Julia había contado a Dani muchas cosas de su abuelo, pero él sabía que recuerdos verdaderamente suyos tenía pocos. A veces pensaba, incluso, que más que recuerdos reales tenía en su cabeza los que su madre había ido colocando en ella o los falsos recuerdos que él mismo había construido viendo las fotos que tenía Julia de su padre por toda la casa.
—Al abuelo lo veo siempre como aparece en esa foto que nos hiciste tú —continuó Dani—, con el pelo gris peinado hacia atrás. Esa en la que estamos él y yo en La Explanada, casi a la puerta de su casa.
—Ya sé la que dices. Pero ahí estaba ya delgadísimo. Ahora, eso sí, impecable como siempre con un traje con chaleco.
—Me encanta esa foto. Yo voy andando ya solo, un poco adelantado. Pero mi mano izquierda se retrasa y se levanta hacia la mano derecha del abuelo, que, sin llegar a tocarme, aparece tendida hacia la mía, como si estuviera preparado para ayudarme si hacía falta.
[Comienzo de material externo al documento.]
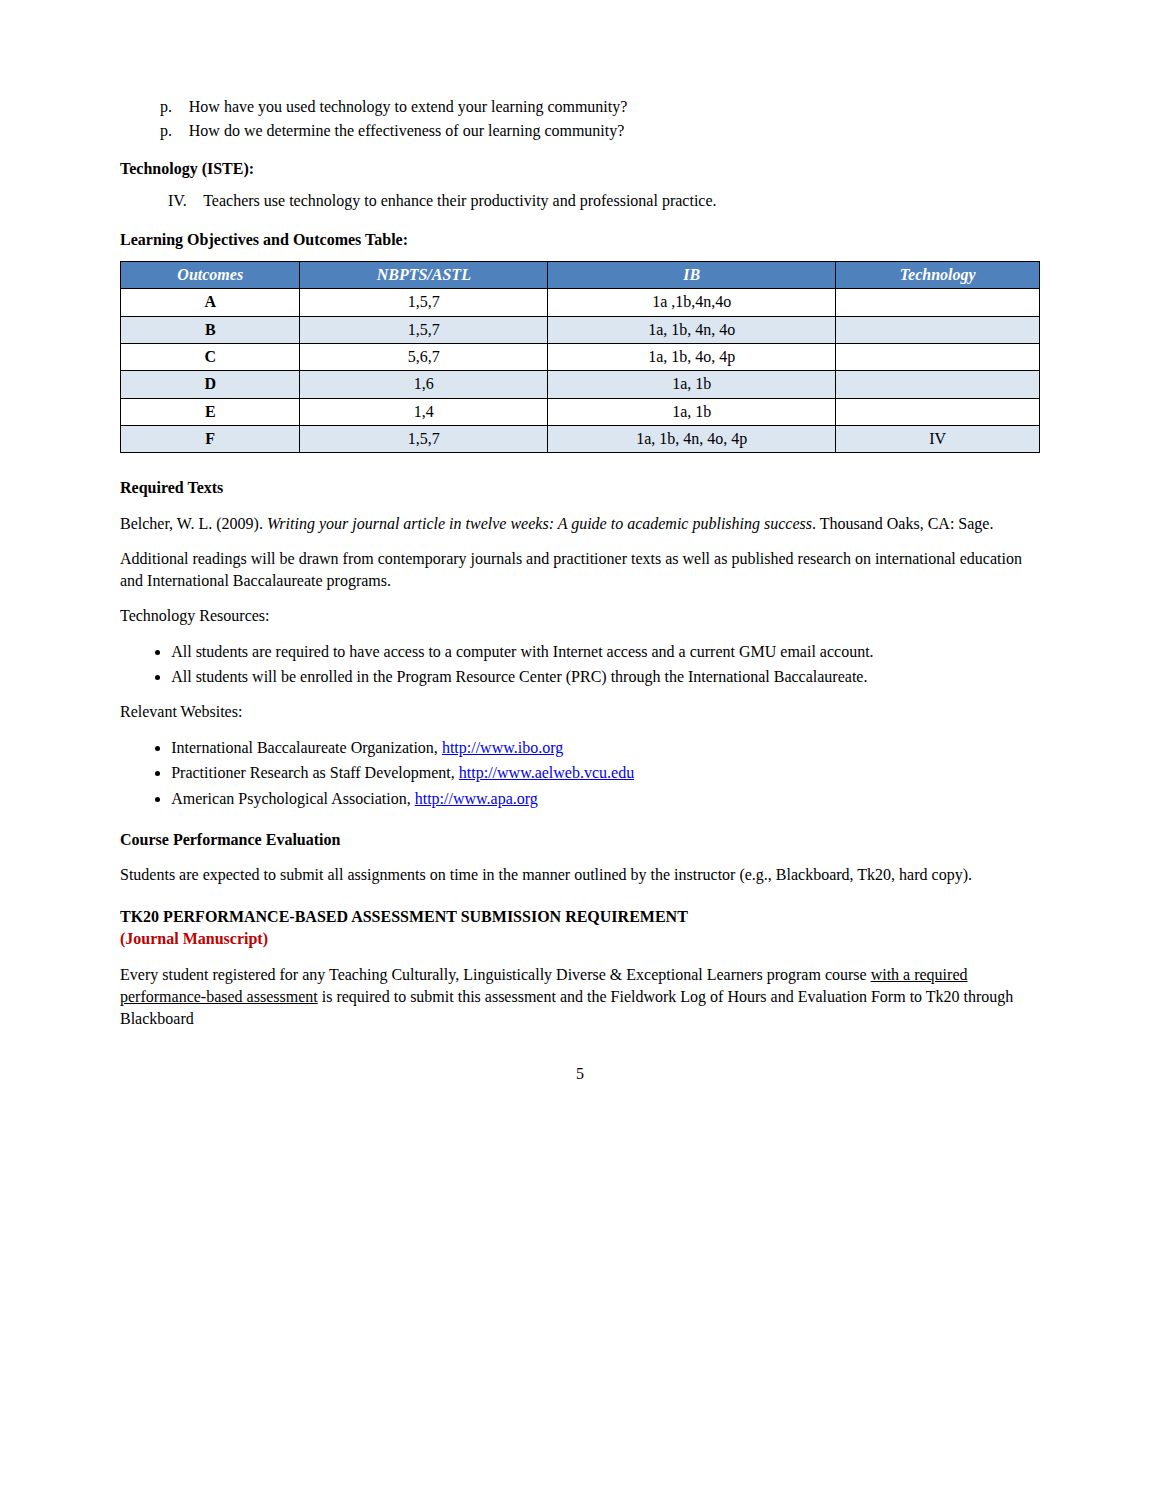p. How have you used technology to extend your learning community?
p. How do we determine the effectiveness of our learning community?
Technology (ISTE):
IV. Teachers use technology to enhance their productivity and professional practice.
Learning Objectives and Outcomes Table:
| Outcomes | NBPTS/ASTL | IB | Technology |
| --- | --- | --- | --- |
| A | 1,5,7 | 1a ,1b,4n,4o | |
| B | 1,5,7 | 1a, 1b, 4n, 4o | |
| C | 5,6,7 | 1a, 1b, 4o, 4p | |
| D | 1,6 | 1a, 1b | |
| E | 1,4 | 1a, 1b | |
| F | 1,5,7 | 1a, 1b, 4n, 4o, 4p | IV |
Required Texts
Belcher, W. L. (2009). Writing your journal article in twelve weeks: A guide to academic publishing success. Thousand Oaks, CA: Sage.
Additional readings will be drawn from contemporary journals and practitioner texts as well as published research on international education and International Baccalaureate programs.
Technology Resources:
All students are required to have access to a computer with Internet access and a current GMU email account.
All students will be enrolled in the Program Resource Center (PRC) through the International Baccalaureate.
Relevant Websites:
International Baccalaureate Organization, http://www.ibo.org
Practitioner Research as Staff Development, http://www.aelweb.vcu.edu
American Psychological Association, http://www.apa.org
Course Performance Evaluation
Students are expected to submit all assignments on time in the manner outlined by the instructor (e.g., Blackboard, Tk20, hard copy).
TK20 PERFORMANCE-BASED ASSESSMENT SUBMISSION REQUIREMENT
(Journal Manuscript)
Every student registered for any Teaching Culturally, Linguistically Diverse & Exceptional Learners program course with a required performance-based assessment is required to submit this assessment and the Fieldwork Log of Hours and Evaluation Form to Tk20 through Blackboard
5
Lo que siempre me ha llamado la atención de esa foto es la frágil cuerda blanca que va de la mano del abuelo a la mía, como si entre los dos estuviéramos arrastrando algún juguete que hubiera quedado oculto tras sus enormes zapatos, negros y brillantes, que hacen parecer a los míos, casi escondidos bajo la pequeña campana de mis pantalones, diminutos.
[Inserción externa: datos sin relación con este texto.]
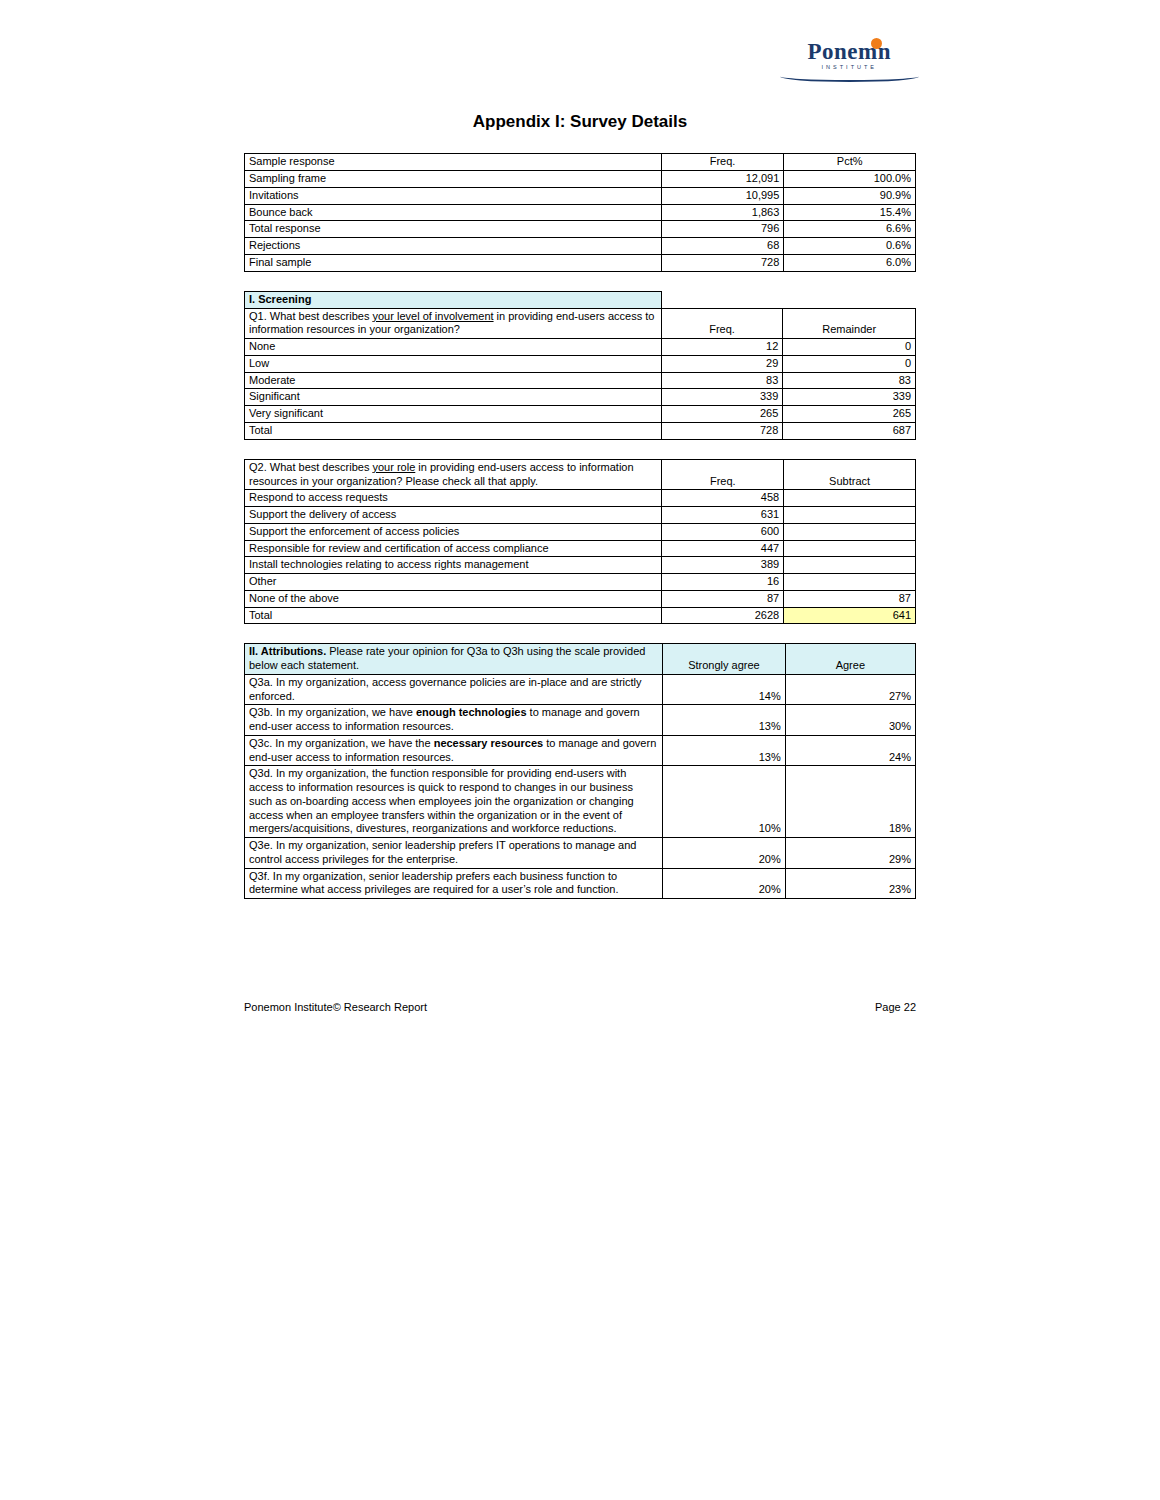Ponem n
INSTITUTE
Appendix I: Survey Details
| Sample response | Freq. | Pct% |
| Sampling frame | 12,091 | 100.0% |
| Invitations | 10,995 | 90.9% |
| Bounce back | 1,863 | 15.4% |
| Total response | 796 | 6.6% |
| Rejections | 68 | 0.6% |
| Final sample | 728 | 6.0% |
| I. Screening | | |
| Q1. What best describes your level of involvement in providing end-users access to information resources in your organization? | Freq. | Remainder |
| None | 12 | 0 |
| Low | 29 | 0 |
| Moderate | 83 | 83 |
| Significant | 339 | 339 |
| Very significant | 265 | 265 |
| Total | 728 | 687 |
| Q2. What best describes your role in providing end-users access to information resources in your organization? Please check all that apply. | Freq. | Subtract |
| Respond to access requests | 458 | |
| Support the delivery of access | 631 | |
| Support the enforcement of access policies | 600 | |
| Responsible for review and certification of access compliance | 447 | |
| Install technologies relating to access rights management | 389 | |
| Other | 16 | |
| None of the above | 87 | 87 |
| Total | 2628 | 641 |
| II. Attributions. Please rate your opinion for Q3a to Q3h using the scale provided below each statement. | Strongly agree | Agree |
| Q3a. In my organization, access governance policies are in-place and are strictly enforced. | 14% | 27% |
| Q3b. In my organization, we have enough technologies to manage and govern end-user access to information resources. | 13% | 30% |
| Q3c. In my organization, we have the necessary resources to manage and govern end-user access to information resources. | 13% | 24% |
| Q3d. In my organization, the function responsible for providing end-users with access to information resources is quick to respond to changes in our business such as on-boarding access when employees join the organization or changing access when an employee transfers within the organization or in the event of mergers/acquisitions, divestures, reorganizations and workforce reductions. | 10% | 18% |
| Q3e. In my organization, senior leadership prefers IT operations to manage and control access privileges for the enterprise. | 20% | 29% |
| Q3f. In my organization, senior leadership prefers each business function to determine what access privileges are required for a user’s role and function. | 20% | 23% |
Ponemon Institute© Research Report Page 22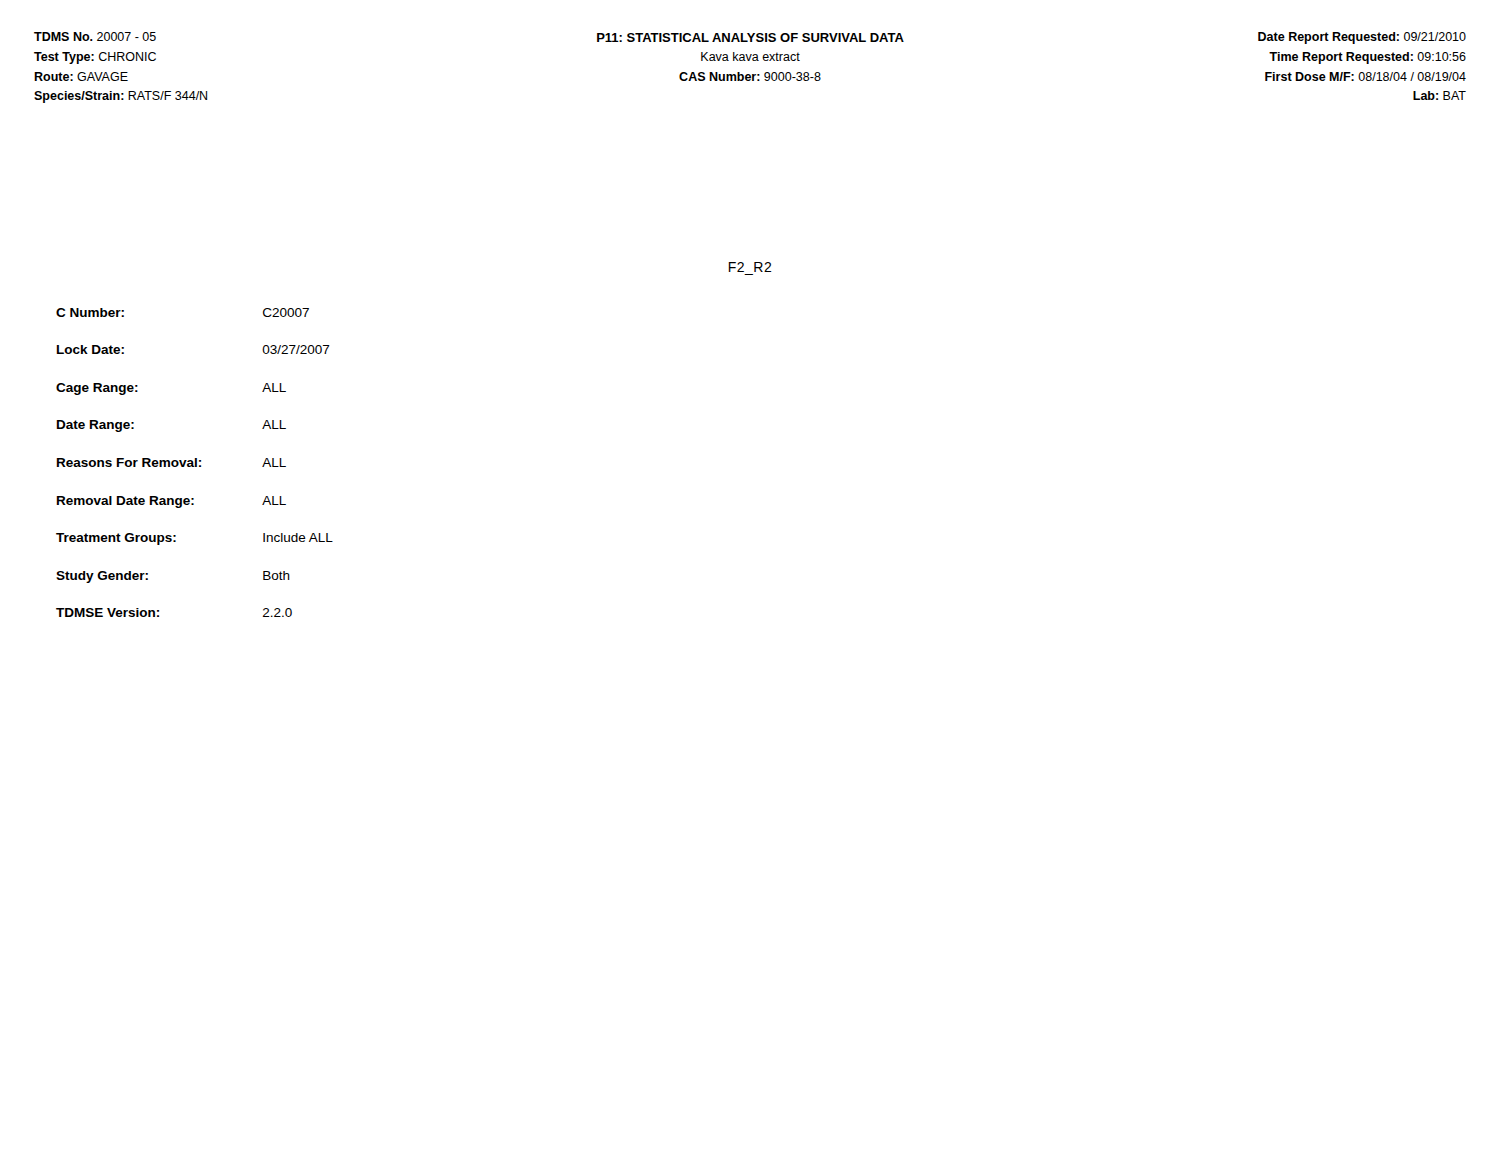| TDMS No. 20007 - 05 | P11: STATISTICAL ANALYSIS OF SURVIVAL DATA | Date Report Requested: 09/21/2010 |
| Test Type: CHRONIC | Kava kava extract | Time Report Requested: 09:10:56 |
| Route: GAVAGE | CAS Number: 9000-38-8 | First Dose M/F: 08/18/04 / 08/19/04 |
| Species/Strain: RATS/F 344/N | | Lab: BAT |
F2_R2
| C Number: | C20007 |
| Lock Date: | 03/27/2007 |
| Cage Range: | ALL |
| Date Range: | ALL |
| Reasons For Removal: | ALL |
| Removal Date Range: | ALL |
| Treatment Groups: | Include ALL |
| Study Gender: | Both |
| TDMSE Version: | 2.2.0 |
—Pero cuánto detalle, Dani. Me dejas impresionado —dijo Roberto.
—Es que la he mirado y remirado miles de veces. Si hasta hice un trabajo para la facultad sobre esa foto. Yo voy muy atento, como si me preocupara el particular suelo ondulante, mientras que el abuelo mira con la misma intensidad hacia mi cabeza, que aparece en claroscuro, iluminada desde el lado izquierdo. Debía ser por la mañana —pareció concluir Dani entrecerrando sus ojos verdes. Pero continuó—: Esa foto tiene punctum , que diría Roland Barthes. Y el punctum es precisamente ese cordón blanco que va de una mano enorme a otra minúscula.
—¿ Punctum ?, pero ¿qué es eso? —preguntó Simón mientras dirigía a Julia una mirada risueña que contribuyó a que sus ojos se achinaran aún más—. Creía que lo sabía todo sobre Barthes y ahora vienes tú a enseñarme algo nuevo.
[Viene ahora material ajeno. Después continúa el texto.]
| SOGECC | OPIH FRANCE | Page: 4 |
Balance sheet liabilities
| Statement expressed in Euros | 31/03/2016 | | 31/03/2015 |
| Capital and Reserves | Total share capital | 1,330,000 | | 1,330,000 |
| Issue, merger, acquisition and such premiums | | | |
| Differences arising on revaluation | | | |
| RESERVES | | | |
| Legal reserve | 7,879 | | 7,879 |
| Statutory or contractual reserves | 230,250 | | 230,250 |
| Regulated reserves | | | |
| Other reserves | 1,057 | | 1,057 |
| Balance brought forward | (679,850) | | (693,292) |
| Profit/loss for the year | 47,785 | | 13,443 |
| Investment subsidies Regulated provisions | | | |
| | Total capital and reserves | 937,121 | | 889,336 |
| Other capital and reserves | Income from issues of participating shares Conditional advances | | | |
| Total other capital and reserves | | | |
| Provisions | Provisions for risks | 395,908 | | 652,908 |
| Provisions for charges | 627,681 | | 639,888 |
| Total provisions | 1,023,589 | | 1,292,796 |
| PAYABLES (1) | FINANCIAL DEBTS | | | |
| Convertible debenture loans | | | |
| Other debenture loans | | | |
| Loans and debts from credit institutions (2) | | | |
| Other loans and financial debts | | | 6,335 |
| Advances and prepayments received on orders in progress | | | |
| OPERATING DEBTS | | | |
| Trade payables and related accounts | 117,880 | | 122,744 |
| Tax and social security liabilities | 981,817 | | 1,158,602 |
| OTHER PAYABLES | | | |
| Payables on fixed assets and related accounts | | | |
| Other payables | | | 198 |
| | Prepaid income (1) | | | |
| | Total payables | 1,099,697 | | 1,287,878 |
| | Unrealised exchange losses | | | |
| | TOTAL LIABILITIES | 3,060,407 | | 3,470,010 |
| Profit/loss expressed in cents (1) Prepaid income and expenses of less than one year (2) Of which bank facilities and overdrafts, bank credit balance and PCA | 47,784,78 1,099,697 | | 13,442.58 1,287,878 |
—Nada, una cosa que aprendí en un curso de fotografía que me pagó mi madre un verano. Pero que conste que lo hizo para ver si dejaba de meterme en líos pintando grafitis y me dedicaba a fotografiar los que hacían los demás. Bueno, «documentar » , lo llama ella. La verdad es que en el curso no aprendí mucho de fotos, pero nos hicieron leer ese libro y resulta que, «contra todo pronóstico » , como habría dicho mi abuela, me gustó. Gracias, mamá —añadió Dani.
—De nada, hijo —dijo Julia con un tono que parecía indicar que esa fórmula de cortesía, utilizada con ironía, aparecía con frecuencia en los diálogos entre madre e hijo, como un legado, en forma de cita, de la generación anterior.
—Que no, no te rías, que esta vez te estoy dando las gracias de verdad. Es que el de Barthes es uno de los pocos libros que conservo en mi estantería —explicó Dani dirigiendo su mirada hacia Simón—. Y eso que, mi madre primero y tú después, no habéis parado de regalarme libros toda mi vida. Pero los otros los presto y los pierdo, y el de Barthes no lo he prestado nunca y creo que ya lo he leído como siete veces. Para que luego digáis que juego demasiado al Quake y que leo demasiado poco.
—Pero ¿de qué libro de Barthes hablas?, me tienes en ascuas —insistió Simón.
—¡Ah! Creía que lo sabrías. Así que no lo sabes todo, menos mal. Es La cámara lúcida y explica que el punctum tiene que ver con la emoción que despierta algún detalle en el que mira una foto. O algo así, vamos. Es una cosa que quien hace la foto no ha buscado, pero que sale de la imagen para clavarse en quien la mira, como una punzada en el rostro, dice Barthes. El que mira la foto lo ve, pero quien hizo la foto no lo vio cuando apretó el disparador de la cámara, como seguramente mi madre no vio la cuerda blanca entre la mano del abuelo y la mía el día en que nos hizo esa foto.